PARTS OF THE EXERCISE »
1) According to the FedImpute installation guide, what Python version must be installed first?
2) Extend the FedImpute installation guide, picking up right after its final line.

EXCERPT PROVIDED »
################

Installation
Firstly, install python >= 3.10.0, we have two ways to install
Install from pip:
pip install fedimpute
Install from package repo:
git clone https://github.com/idsla/FedImpute
cd FedImpute
# create virtual env
python -m venv ./venv
# window gitbash
source ./venv/Scripts/activate
# linux/unix
source ./venv/bin/activate
# Install the required packages
pip install -r requirements.txt
Basic Usage
Step 1. Prepare Data
from fedimpute.data_prep import load_data, display_data
data, data_config = load_data("codrna")
print("Data Dimensions: ", data.shape)
print("Data Config:\n", data_config)
# Structure of data_config:
# {
# 'target': 'y',
# 'task_type': 'classification',
# 'natural_partition': False
# }
data.head()
Step 2. Build Distributed Missing Data Scenario
from fedimpute.scenario import ScenarioBuilder
scenario_builder = ScenarioBuilder()
scenario_data = scenario_builder.create_simulated_scenario(
data, data_config, num_clients = 4, dp_strategy='iid-even', ms_scenario='mnar-heter'
)
scenario_builder.summarize_scenario()

################

EXTRACTED INFORMATION »

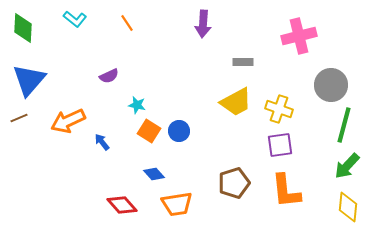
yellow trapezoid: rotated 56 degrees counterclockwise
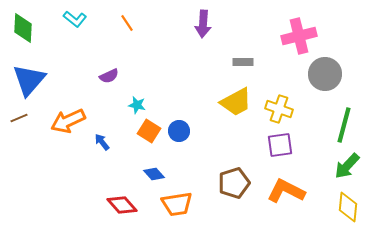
gray circle: moved 6 px left, 11 px up
orange L-shape: rotated 123 degrees clockwise
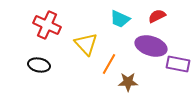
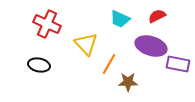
red cross: moved 1 px up
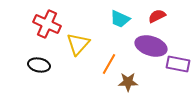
yellow triangle: moved 8 px left; rotated 25 degrees clockwise
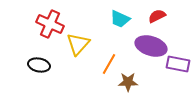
red cross: moved 3 px right
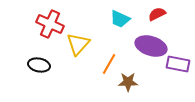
red semicircle: moved 2 px up
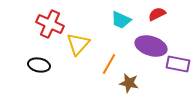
cyan trapezoid: moved 1 px right, 1 px down
brown star: moved 1 px right, 1 px down; rotated 12 degrees clockwise
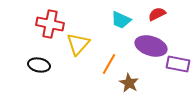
red cross: rotated 12 degrees counterclockwise
brown star: rotated 18 degrees clockwise
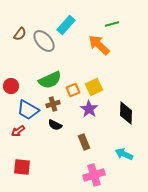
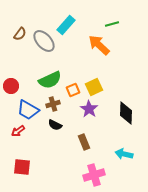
cyan arrow: rotated 12 degrees counterclockwise
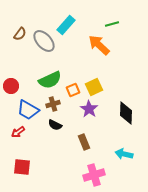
red arrow: moved 1 px down
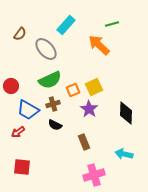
gray ellipse: moved 2 px right, 8 px down
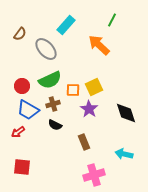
green line: moved 4 px up; rotated 48 degrees counterclockwise
red circle: moved 11 px right
orange square: rotated 24 degrees clockwise
black diamond: rotated 20 degrees counterclockwise
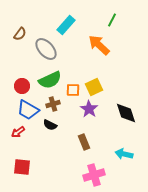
black semicircle: moved 5 px left
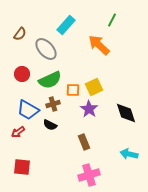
red circle: moved 12 px up
cyan arrow: moved 5 px right
pink cross: moved 5 px left
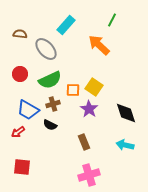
brown semicircle: rotated 120 degrees counterclockwise
red circle: moved 2 px left
yellow square: rotated 30 degrees counterclockwise
cyan arrow: moved 4 px left, 9 px up
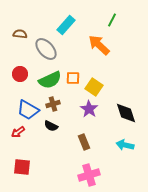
orange square: moved 12 px up
black semicircle: moved 1 px right, 1 px down
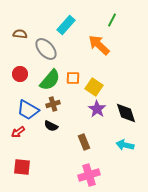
green semicircle: rotated 25 degrees counterclockwise
purple star: moved 8 px right
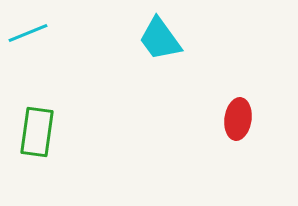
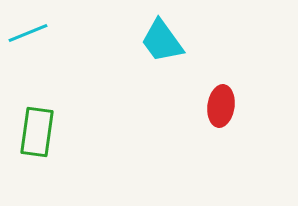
cyan trapezoid: moved 2 px right, 2 px down
red ellipse: moved 17 px left, 13 px up
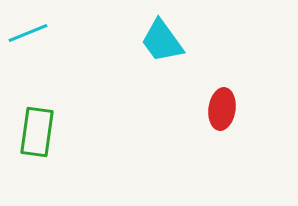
red ellipse: moved 1 px right, 3 px down
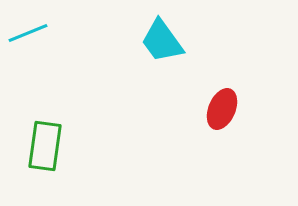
red ellipse: rotated 15 degrees clockwise
green rectangle: moved 8 px right, 14 px down
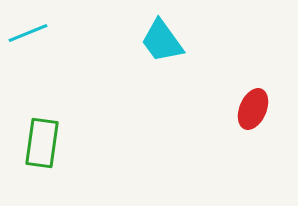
red ellipse: moved 31 px right
green rectangle: moved 3 px left, 3 px up
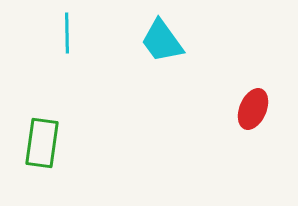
cyan line: moved 39 px right; rotated 69 degrees counterclockwise
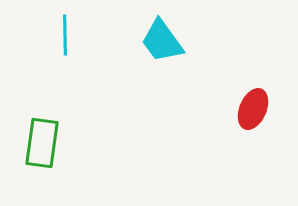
cyan line: moved 2 px left, 2 px down
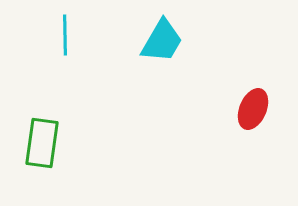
cyan trapezoid: rotated 114 degrees counterclockwise
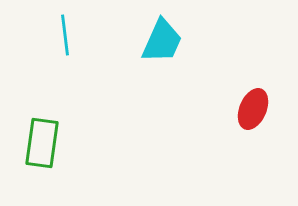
cyan line: rotated 6 degrees counterclockwise
cyan trapezoid: rotated 6 degrees counterclockwise
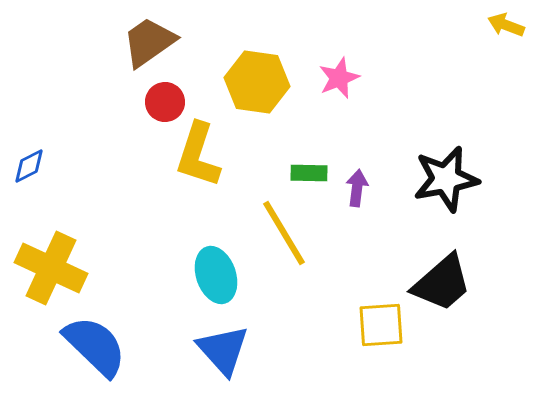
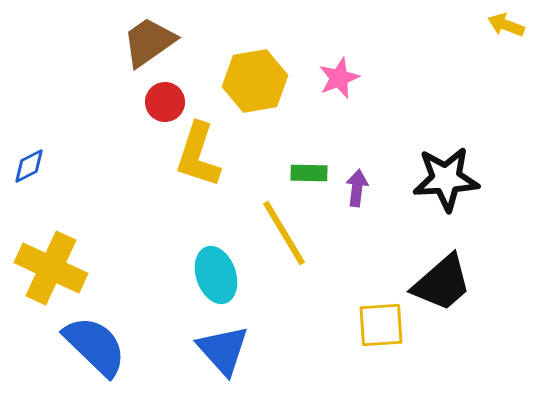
yellow hexagon: moved 2 px left, 1 px up; rotated 18 degrees counterclockwise
black star: rotated 8 degrees clockwise
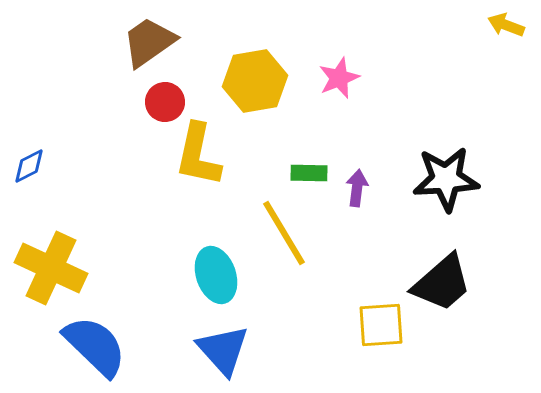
yellow L-shape: rotated 6 degrees counterclockwise
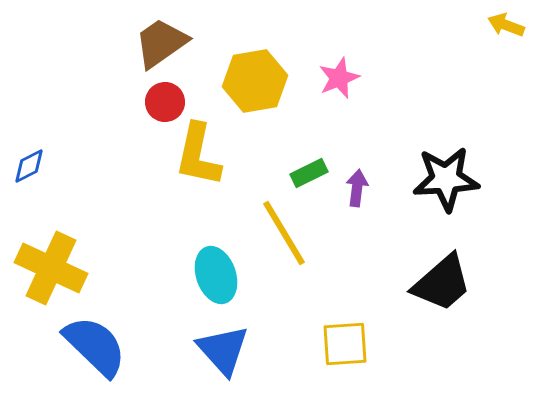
brown trapezoid: moved 12 px right, 1 px down
green rectangle: rotated 27 degrees counterclockwise
yellow square: moved 36 px left, 19 px down
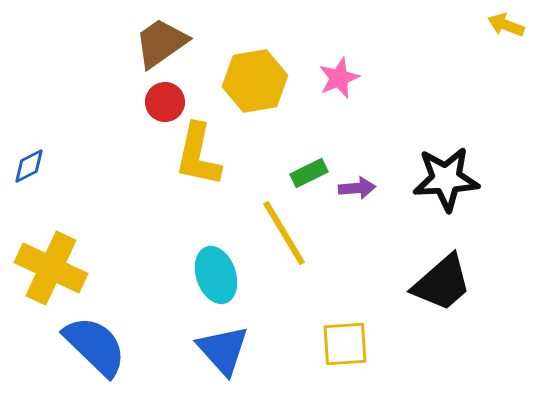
purple arrow: rotated 78 degrees clockwise
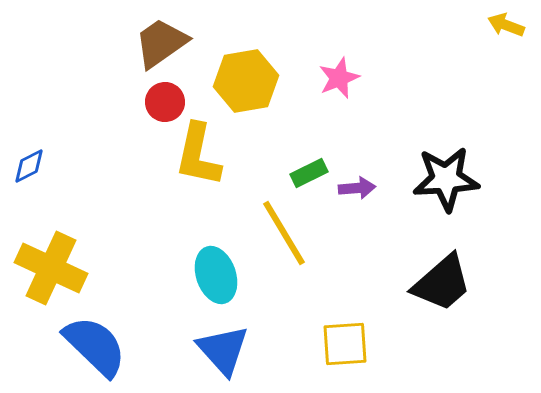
yellow hexagon: moved 9 px left
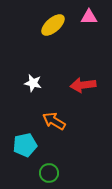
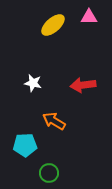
cyan pentagon: rotated 10 degrees clockwise
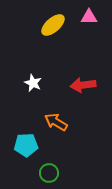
white star: rotated 12 degrees clockwise
orange arrow: moved 2 px right, 1 px down
cyan pentagon: moved 1 px right
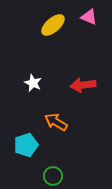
pink triangle: rotated 24 degrees clockwise
cyan pentagon: rotated 15 degrees counterclockwise
green circle: moved 4 px right, 3 px down
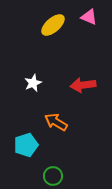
white star: rotated 24 degrees clockwise
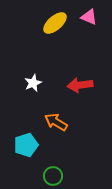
yellow ellipse: moved 2 px right, 2 px up
red arrow: moved 3 px left
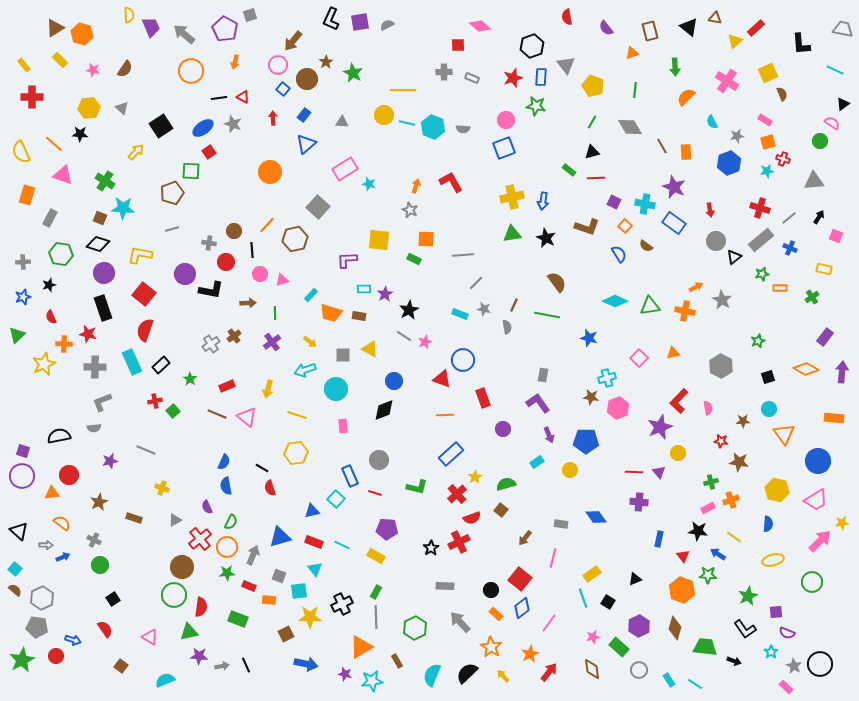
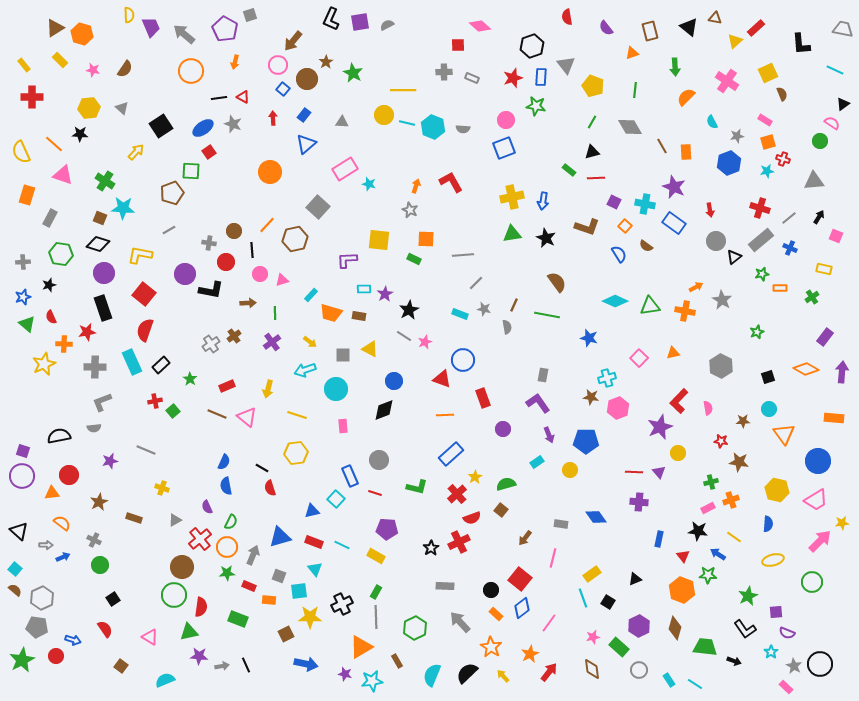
gray line at (172, 229): moved 3 px left, 1 px down; rotated 16 degrees counterclockwise
red star at (88, 334): moved 1 px left, 2 px up; rotated 24 degrees counterclockwise
green triangle at (17, 335): moved 10 px right, 11 px up; rotated 36 degrees counterclockwise
green star at (758, 341): moved 1 px left, 9 px up
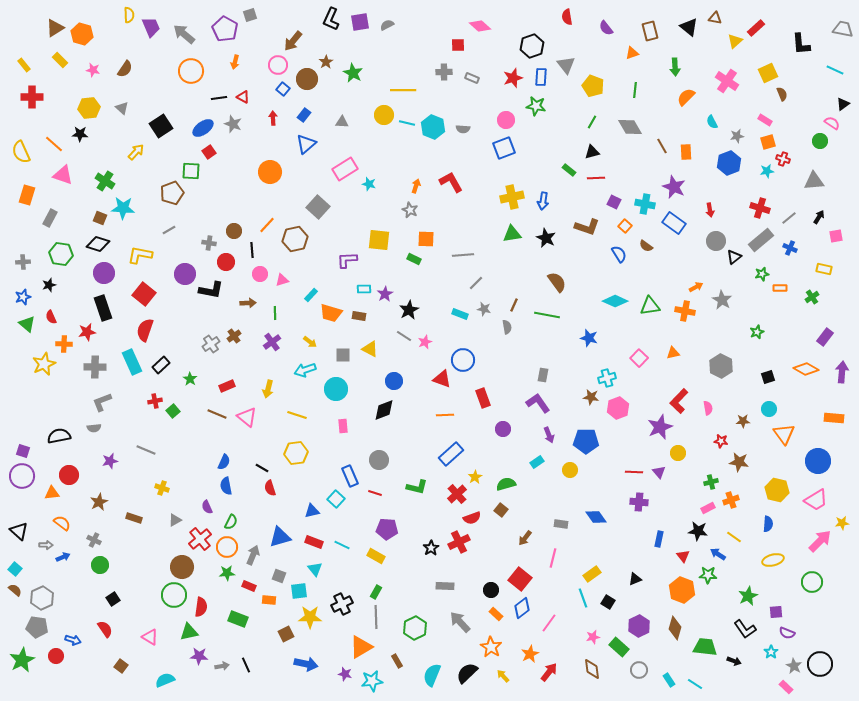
pink square at (836, 236): rotated 32 degrees counterclockwise
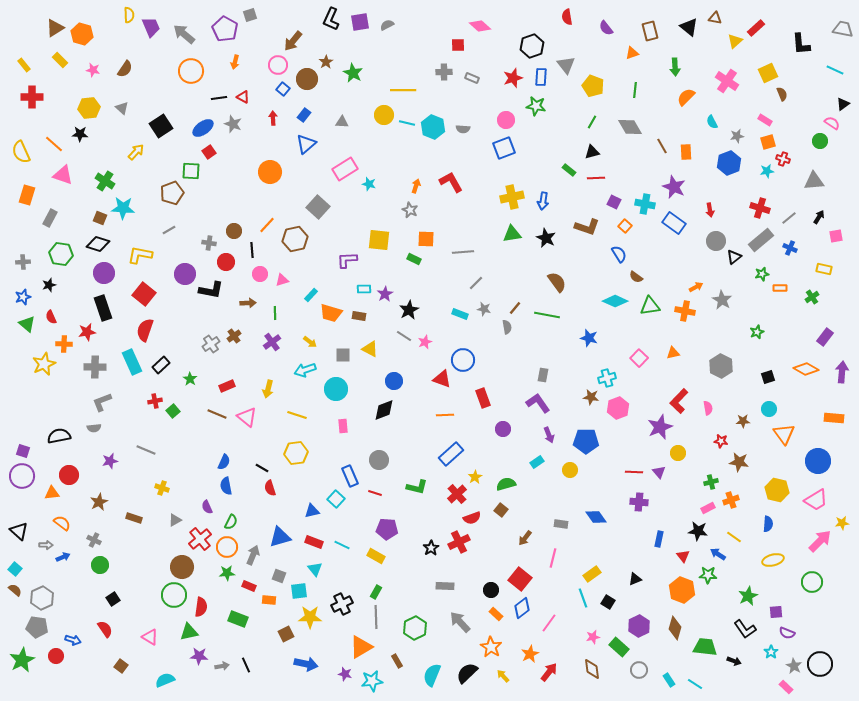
brown semicircle at (646, 246): moved 10 px left, 31 px down
gray line at (463, 255): moved 3 px up
brown line at (514, 305): moved 1 px right, 3 px down; rotated 16 degrees clockwise
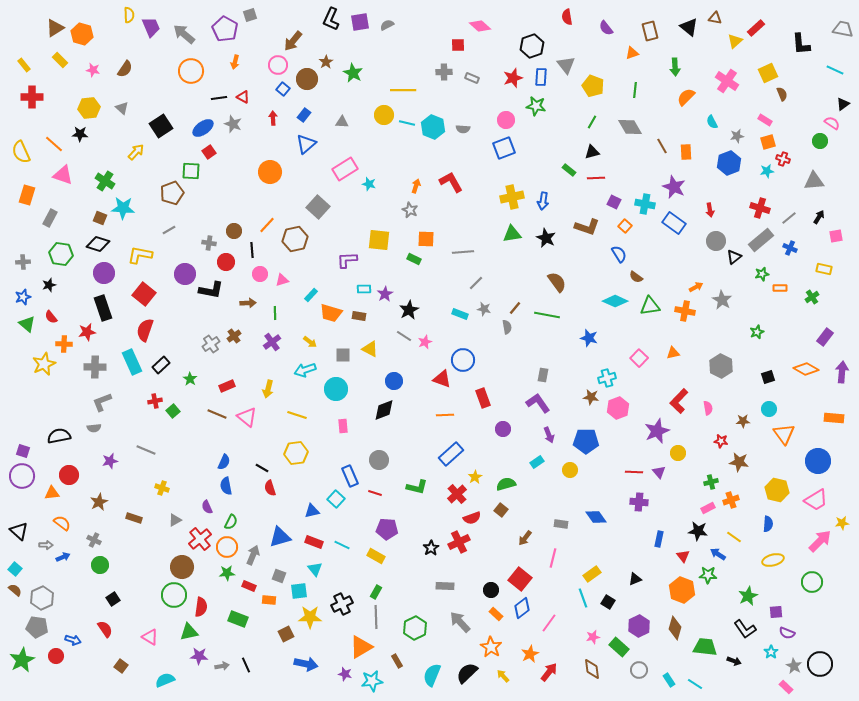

################

RESPONSES BY TASK »
1) Python 3.10.0 or later.

2)
Step 3. Execute Distributed Imputation Algorithms
Note that if you use cuda version of torch, remember to set environment variable for cuda deterministic behavior first
# bash (linux)
export CUBLAS_WORKSPACE_CONFIG=:4096:8
# powershell (windows)
$Env:CUBLAS_WORKSPACE_CONFIG = ":4096:8"
from fedimpute.execution_environment import FedImputeEnv
env = FedImputeEnv(debug_mode=False)
env.configuration(imputer = 'mice', fed_strategy='fedmice')
env.setup_from_scenario_builder(scenario_builder = scenario_builder, verbose=1)
env.show_env_info()
env.run_fed_imputation()
Step 4. Evaluate imputation outcomes
from fedimpute.evaluation import Evaluator
evaluator = Evaluator()
ret = evaluator.evaluate_all(
env, metrics = ['imp_quality', 'pred_downstream_local', 'pred_downstream_fed']
)
evaluator.show_results_all()